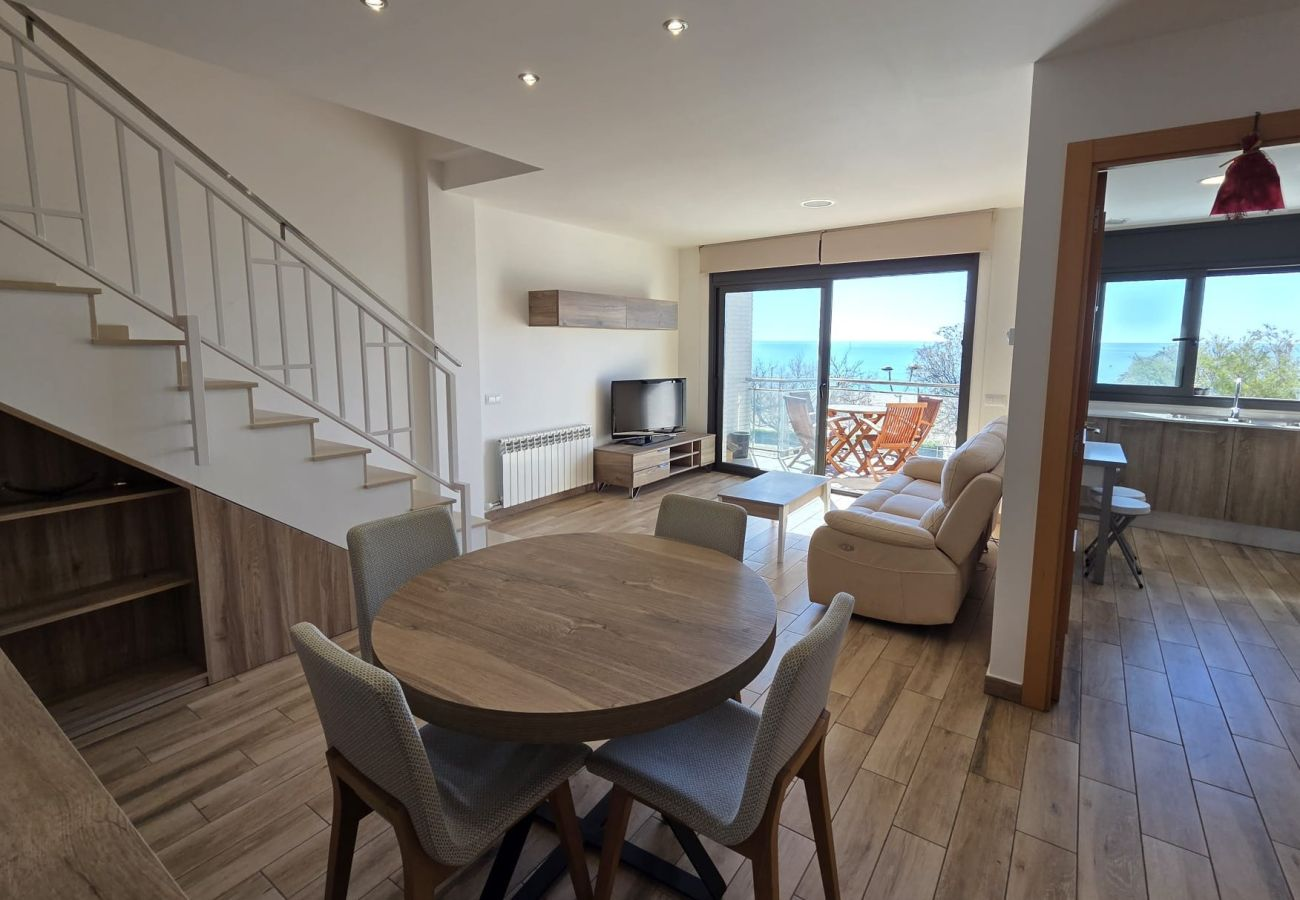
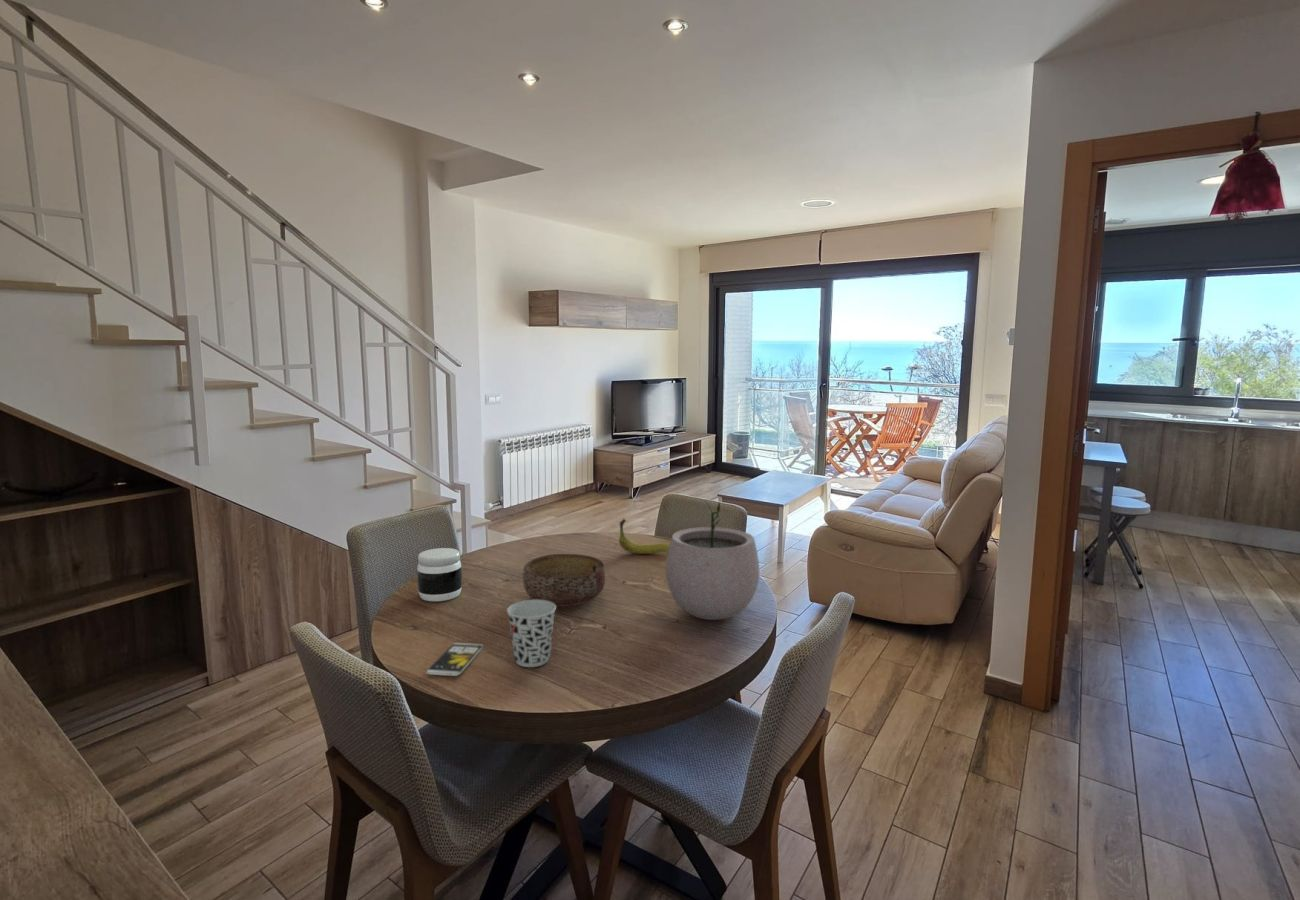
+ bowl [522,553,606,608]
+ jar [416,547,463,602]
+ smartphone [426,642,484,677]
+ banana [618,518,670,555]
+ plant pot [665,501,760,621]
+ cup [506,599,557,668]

──────────────────────────────

Pictures stay out of the copy; print the material above exactly.

+ bowl [522,553,606,608]
+ jar [416,547,463,602]
+ smartphone [426,642,484,677]
+ banana [618,518,670,555]
+ plant pot [665,501,760,621]
+ cup [506,599,557,668]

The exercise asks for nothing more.